Forensic audit into the data leak did not find unauthorised access, MobiKwik DRHP

Forensic audit following MobiKwik’s data breach in March 2021 has revealed that there has been no unauthorized access, however, the company’s process has limitations, according to the draft red herring prospectus (DRHP) filed by MobiKwik on July 12.

In March 2021, security researchers flagged that KYC data of over 3.5 million Indians had been compromised and claimed that it was the largest data leak in history.  The massive breach reportedly included KYC details of 3.5 million people and phone numbers, email, hashed passwords, addresses, bank accounts and card details of close to 10 crore users. This data was available for sale on the dark web for anyone who could pay 1.5 bitcoins, which is equal to $88434 (Rs 62,63,110).

While the company denied these claims, it launched a forensic audit over the data leak.

In the DRHP, the company said, “…in March 2021, certain media reports alleged an unauthorised breach of our data security systems and gaining wrongful access to personal and financial data of our users. Following such media reports, we engaged an independent digital forensic audit expert to conduct an audit relating to these allegations.”

The forensic audit expert, the report said, analysed the logs/ data provided to them, and revealed that there was no unauthorised access from outside the company’s infrastructure or internally to the database server wherein customer data is stored, during the review period.

“The report however states certain limitations to the processes undertaken, including virtual walk-through of our systems, not analysing employee devices and that the review was based on logs made available by us and certain non-mandatory logs were not available for the audit,” the report said

Apart from the incident in March 2021, over a decade ago in 2010, a hacker had gained unauthorized access to our operating systems that had resulted in certain disruption in our operations, the company said.

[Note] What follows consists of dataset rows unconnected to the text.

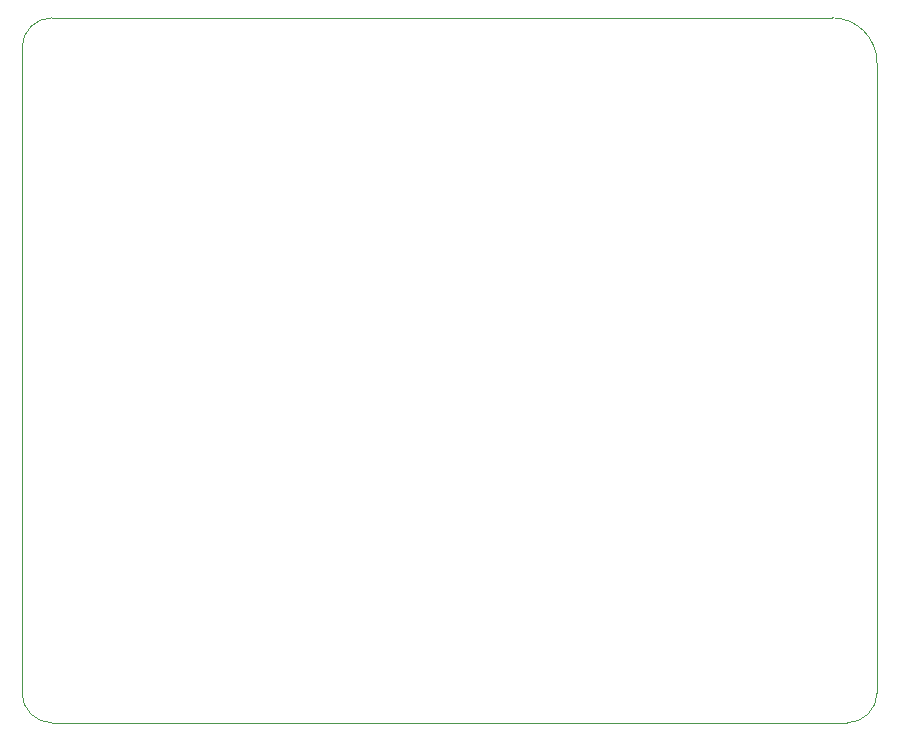
<source format=gbr>
%TF.GenerationSoftware,KiCad,Pcbnew,(6.0.0)*%
%TF.CreationDate,2022-05-08T17:08:30-04:00*%
%TF.ProjectId,QR_ATTINY3217,51525f41-5454-4494-9e59-333231372e6b,rev?*%
%TF.SameCoordinates,Original*%
%TF.FileFunction,Profile,NP*%
%FSLAX46Y46*%
G04 Gerber Fmt 4.6, Leading zero omitted, Abs format (unit mm)*
G04 Created by KiCad (PCBNEW (6.0.0)) date 2022-05-08 17:08:30*
%MOMM*%
%LPD*%
G01*
G04 APERTURE LIST*
%TA.AperFunction,Profile*%
%ADD10C,0.100000*%
%TD*%
G04 APERTURE END LIST*
D10*
X113030000Y-128270000D02*
X180340000Y-128270000D01*
X110490000Y-125730000D02*
G75*
G03*
X113030000Y-128270000I2540001J1D01*
G01*
X113030000Y-68580000D02*
X176530000Y-68580000D01*
X113030000Y-68580000D02*
G75*
G03*
X110490000Y-71120000I1J-2540001D01*
G01*
X182880000Y-119380000D02*
X182880000Y-73660000D01*
X182880000Y-72390000D02*
X182880000Y-73660000D01*
X110490000Y-125730000D02*
X110490000Y-124460000D01*
X180340000Y-128270000D02*
G75*
G03*
X182880000Y-125730000I-1J2540001D01*
G01*
X110490000Y-71120000D02*
X110490000Y-124460000D01*
X182880000Y-125730000D02*
X182880000Y-119380000D01*
X179070000Y-68580000D02*
X176530000Y-68580000D01*
X182880000Y-72390000D02*
G75*
G03*
X179070000Y-68580000I-3809999J1D01*
G01*
M02*

</source>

“Any such actual or perceived breach of our security could interrupt our operations; result in our systems or services being unavailable; result in improper disclosure of or access to data resulting in legal or financial exposure and loss of user confidence and reputation; and adversely affect our business and results of operations.

Similarly, certain vulnerabilities or breaches of network or data security at our merchants, partners or users could have similar effects and could mistakenly be attributed to us, which could also adversely affect our business, prospects, financial condition and results of operations,” the company said.